Il mondo nuovo è annoverato fra i libri fondamentali del genere distopico, e non posso che riconoscerne le motivazioni. Non mi fermerò sulla descrizione della società inventata da Huxley, cosa che è già stata fatta tante volte e anche meglio di quanto io possa fare; preferisco scrivere di una cosa che mi ha colpito: qui mi pare, ancor più che nella società descritta per esempio in 1984, d’esser davanti ad una utopia. Oltre a sembrare molto meno dura la morsa della società sul singolo*, mi sembra evidente una cosa: la felicità.
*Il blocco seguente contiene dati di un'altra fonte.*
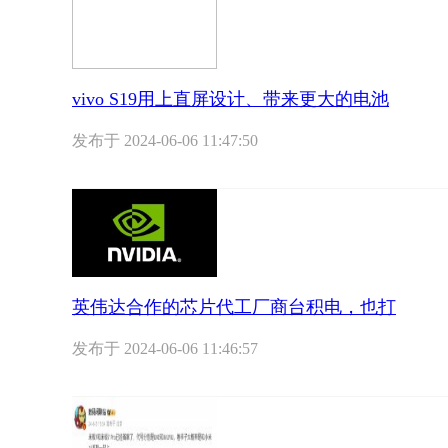
vivo S19用上直屏设计、带来更大的电池
发布于
2024-06-06 11:47:50
英伟达合作的芯片代工厂商台积电，也打
发布于
2024-06-06 11:46:57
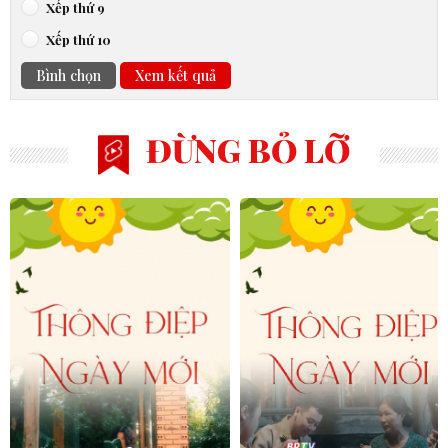
Xếp thứ 9
Xếp thứ 10
Bình chọn
Xem kết quả
ĐỪNG BỎ LỠ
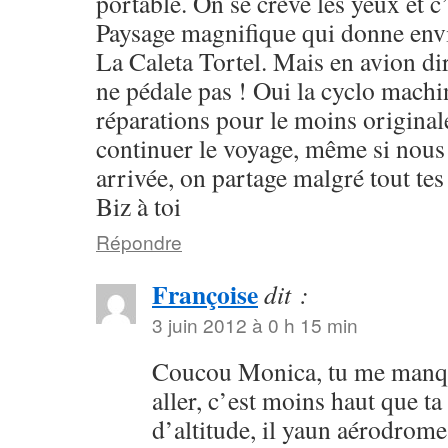
portable. On se crève les yeux et c’
Paysage magnifique qui donne envie
La Caleta Tortel. Mais en avion dir
ne pédale pas ! Oui la cyclo machin
réparations pour le moins origina
continuer le voyage, même si nous 
arrivée, on partage malgré tout tes 
Biz à toi
Répondre
Françoise
dit :
3 juin 2012 à 0 h 15 min
Coucou Monica, tu me manqu
aller, c’est moins haut que ta
d’altitude, il yaun aérodrome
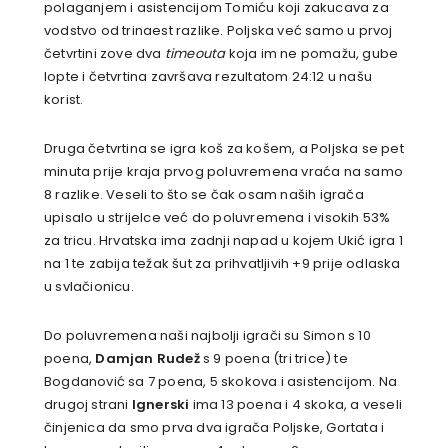
polaganjem i asistencijom Tomiću koji zakucava za
vodstvo od trinaest razlike. Poljska već samo u prvoj
četvrtini zove dva
timeouta
koja im ne pomažu, gube
lopte i četvrtina završava rezultatom 24:12 u našu
korist.
Druga četvrtina se igra koš za košem, a Poljska se pet
minuta prije kraja prvog poluvremena vraća na samo
8 razlike. Veseli to što se čak osam naših igrača
upisalo u strijelce već do poluvremena i visokih 53%
za tricu. Hrvatska ima zadnji napad u kojem Ukić igra 1
na 1 te zabija težak šut za prihvatljivih +9 prije odlaska
u svlačionicu.
Do poluvremena naši najbolji igrači su Simon s 10
poena,
Damjan Rudež
s 9 poena (tri trice) te
Bogdanović sa 7 poena, 5 skokova i asistencijom. Na
drugoj strani
Ignerski
ima 13 poena i 4 skoka, a veseli
činjenica da smo prva dva igrača Poljske, Gortata i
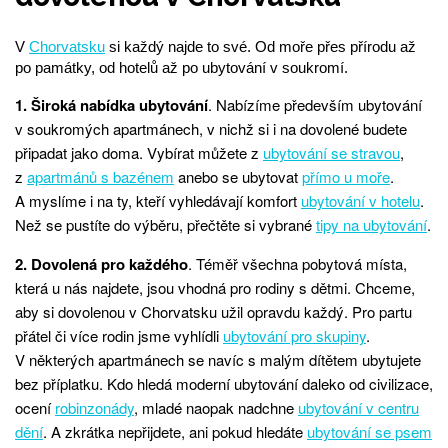
V
Chorvatsku
si každý najde to své. Od moře přes přírodu až
po památky, od hotelů až po ubytování v soukromí.
1. Široká nabídka ubytování
. Nabízíme především ubytování
v soukromých apartmánech, v nichž si i na dovolené budete
připadat jako doma. Vybírat můžete z
ubytování se stravou
,
z
apartmánů s bazénem
anebo se ubytovat
přímo u moře
.
A myslíme i na ty, kteří vyhledávají komfort
ubytování v hotelu
.
Než se pustíte do výběru, přečtěte si vybrané
tipy na ubytování
.
2. Dovolená pro každého
. Téměř všechna pobytová místa,
která u nás najdete, jsou vhodná pro rodiny s dětmi. Chceme,
aby si dovolenou v Chorvatsku užil opravdu každý. Pro partu
přátel či více rodin jsme vyhlídli
ubytování pro skupiny
.
V některých apartmánech se navíc s malým dítětem ubytujete
bez příplatku. Kdo hledá moderní ubytování daleko od civilizace,
ocení
robinzonády
, mladé naopak nadchne
ubytování v centru
dění
. A zkrátka nepřijdete, ani pokud hledáte
ubytování se psem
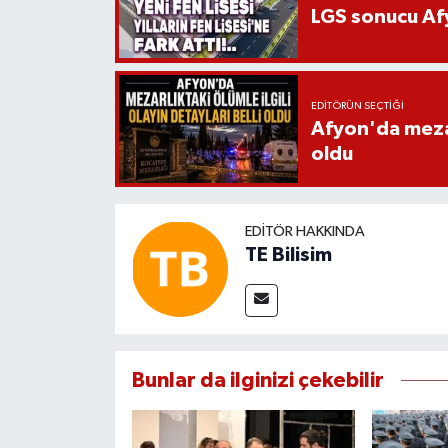
LGS sonucu Afy
EDITÖRÜN SEÇTIĞI
Afyon'da mezarl
oldu
EDITÖR HAKKINDA
TE Bilisim
Bunlar da ilginizi çekebilir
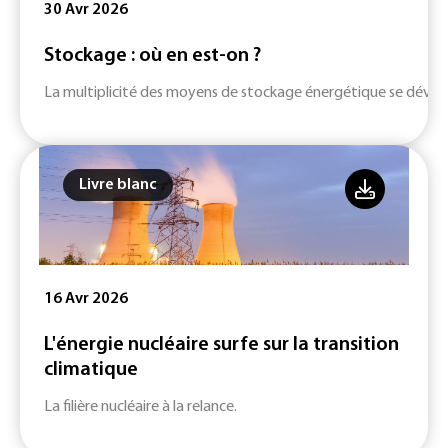
30 Avr 2026
Stockage : où en est-on ?
La multiplicité des moyens de stockage énergétique se dévelop
Livre blanc
16 Avr 2026
L'énergie nucléaire surfe sur la transition
climatique
La filière nucléaire à la relance.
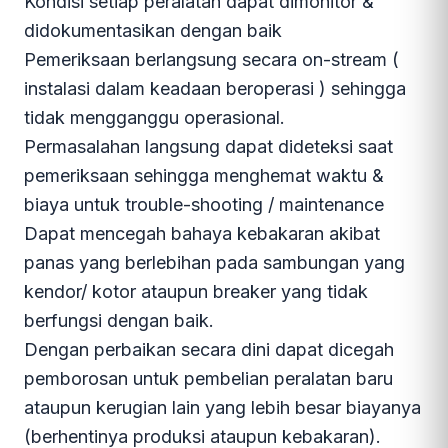
Kondisi setiap peralatan dapat dimonitor &
didokumentasikan dengan baik
Pemeriksaan berlangsung secara on-stream (
instalasi dalam keadaan beroperasi ) sehingga
tidak mengganggu operasional.
Permasalahan langsung dapat dideteksi saat
pemeriksaan sehingga menghemat waktu &
biaya untuk trouble-shooting / maintenance
Dapat mencegah bahaya kebakaran akibat
panas yang berlebihan pada sambungan yang
kendor/ kotor ataupun breaker yang tidak
berfungsi dengan baik.
Dengan perbaikan secara dini dapat dicegah
pemborosan untuk pembelian peralatan baru
ataupun kerugian lain yang lebih besar biayanya
(berhentinya produksi ataupun kebakaran).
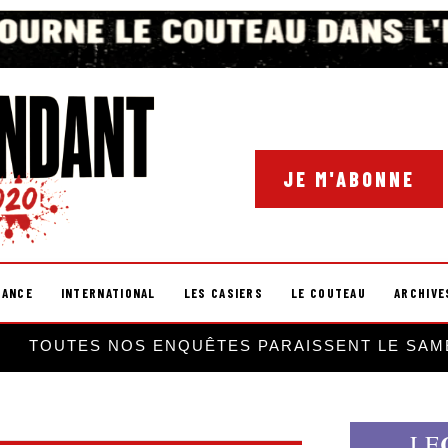
JE M'ABONNE
RANCE
INTERNATIONAL
LES CASIERS
LE COUTEAU
ARCHIVE
TOUTES NOS ENQUÊTES PARAISSENT LE SAM
LE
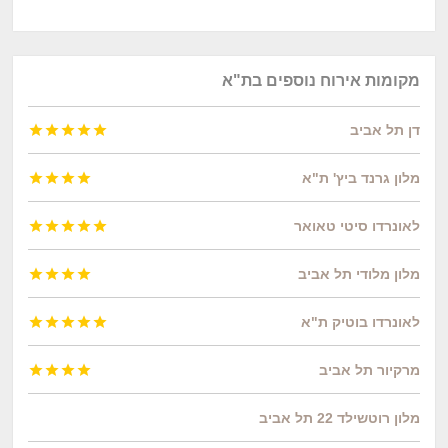
מקומות אירוח נוספים בת"א
דן תל אביב





מלון גרנד ביץ' ת"א




לאונרדו סיטי טאואר





מלון מלודי תל אביב




לאונרדו בוטיק ת"א





מרקיור תל אביב




מלון רוטשילד 22 תל אביב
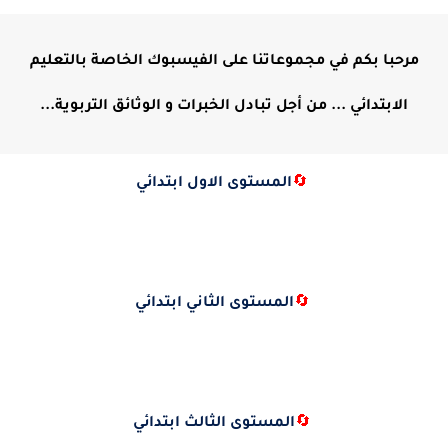
مرحبا بكم في مجموعاتنا على الفيسبوك الخاصة بالتعليم
الابتدائي ... من أجل تبادل الخبرات و الوثائق التربوية...
🔄
المستوى الاول ابتدائي
🔄
المستوى الثاني ابتدائي
🔄
المستوى الثالث ابتدائي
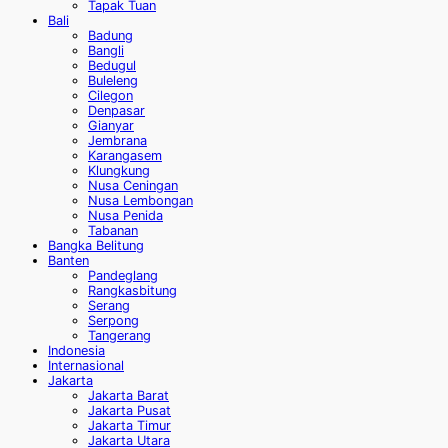
Tapak Tuan
Bali
Badung
Bangli
Bedugul
Buleleng
Cilegon
Denpasar
Gianyar
Jembrana
Karangasem
Klungkung
Nusa Ceningan
Nusa Lembongan
Nusa Penida
Tabanan
Bangka Belitung
Banten
Pandeglang
Rangkasbitung
Serang
Serpong
Tangerang
Indonesia
Internasional
Jakarta
Jakarta Barat
Jakarta Pusat
Jakarta Timur
Jakarta Utara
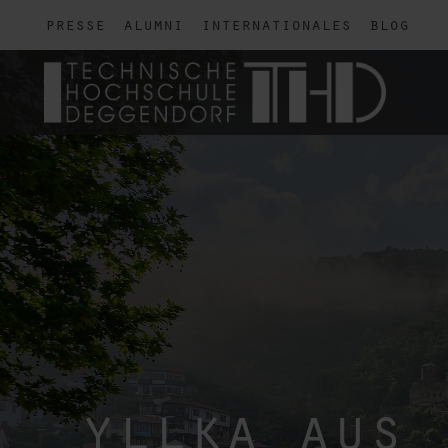
presse
alumni
internationales
blog
yllka aus 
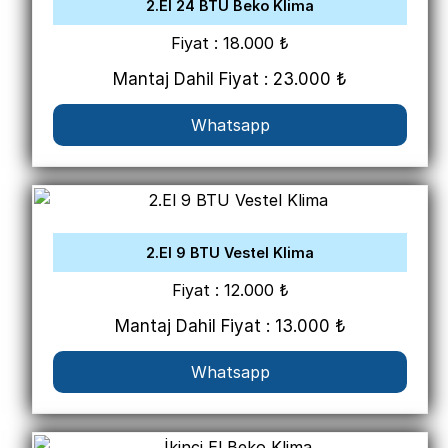
2.El 24 BTU Beko Klima
Fiyat : 18.000 ₺
Mantaj Dahil Fiyat : 23.000 ₺
Whatsapp
2.El 9 BTU Vestel Klima
Fiyat : 12.000 ₺
Mantaj Dahil Fiyat : 13.000 ₺
Whatsapp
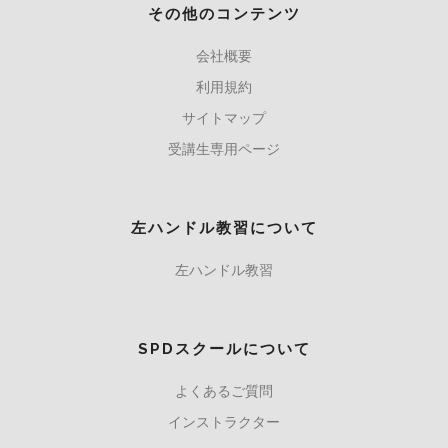
その他のコンテンツ
会社概要
利用規約
サイトマップ
受講生専用ページ
左ハンドル教習について
左ハンドル教習
SPDスクールについて
よくあるご質問
インストラクター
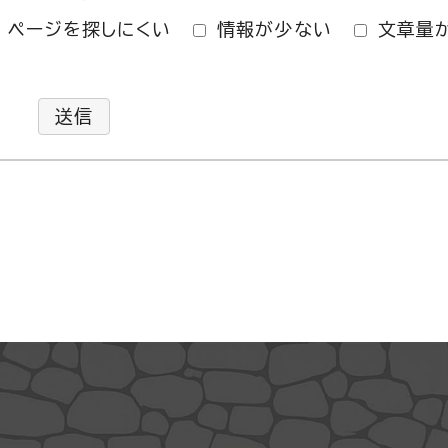
ページを探しにくい
情報が少ない
文章量
送信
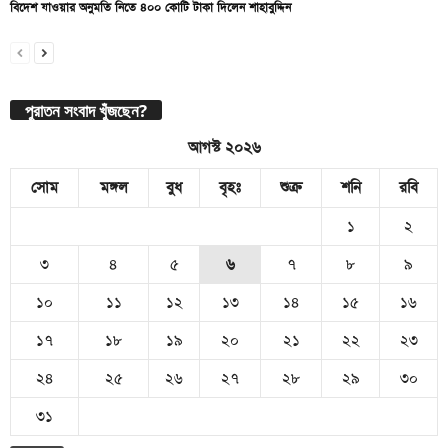
বিদেশ যাওয়ার অনুমতি নিতে ৪০০ কোটি টাকা দিলেন শাহাবুদ্দিন
পুরাতন সংবাদ খুঁজছেন?
আগস্ট ২০২৬
সোম
মঙ্গল
বুধ
বৃহঃ
শুক্র
শনি
রবি
১
২
৩
৪
৫
৬
৭
৮
৯
১০
১১
১২
১৩
১৪
১৫
১৬
১৭
১৮
১৯
২০
২১
২২
২৩
২৪
২৫
২৬
২৭
২৮
২৯
৩০
৩১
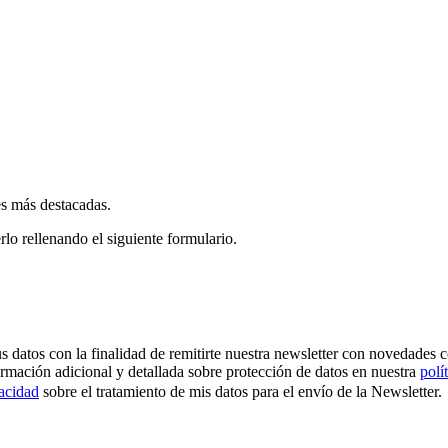
es más destacadas.
rlo rellenando el siguiente formulario.
os con la finalidad de remitirte nuestra newsletter con novedades come
ormación adicional y detallada sobre protección de datos en nuestra
polí
vacidad
sobre el tratamiento de mis datos para el envío de la Newsletter.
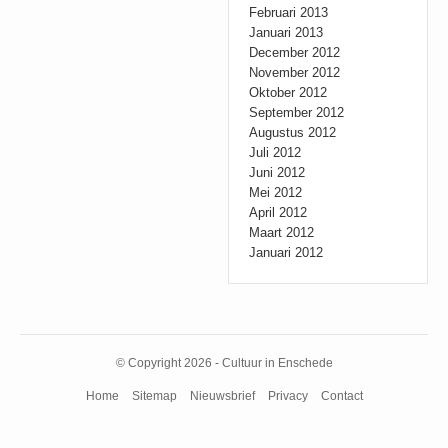
Februari 2013
Januari 2013
December 2012
November 2012
Oktober 2012
September 2012
Augustus 2012
Juli 2012
Juni 2012
Mei 2012
April 2012
Maart 2012
Januari 2012
© Copyright 2026 - Cultuur in Enschede
Home
Sitemap
Nieuwsbrief
Privacy
Contact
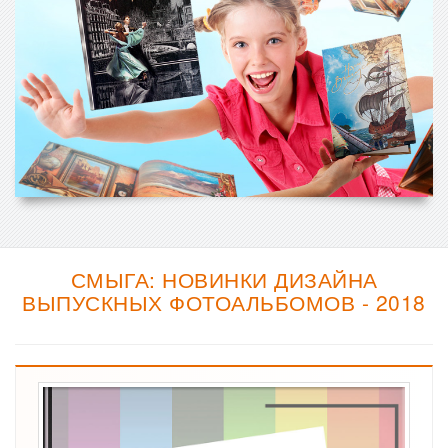
СМЫГА: НОВИНКИ ДИЗАЙНА
ВЫПУСКНЫХ ФОТОАЛЬБОМОВ - 2018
L’uomo finalmente vive in condizioni dignitose e, anche i più umili, sono condizionati per gioire del proprio lavoro, del proprio status, etc…
Ne consegue, e questo diviene particolarmente lampante nel dialogo fra il “selvaggio” e Mond, che Huxley quasi propone la consapevolezza della rinuncia: l’uomo è finalmente prospero e felice, finalmente non teme né soffre la fame, la guera, la morte, la vecchiaia e via discorrendo, ma tutto ciò, da tanti agognato e desiderato, può avvenire solo al grande costo di perdere la libertà anche del proprio essere e sentire. E, con questa ottica, sia la felicità che la libertà assumo un valore diverso agli occhi del lettore, a me la cosa ha abbastanza spiazzato. Voi, posto che di fatto la decisione è stata imposta ai protagonisti del libro, cosa scegliereste potendo decidere, libertà o felicità?
*per quanto essa rimanga ferrea e, probabilmente, anche più profonda vista la manipolazione attiva e continua condotta ancora prima della nascita.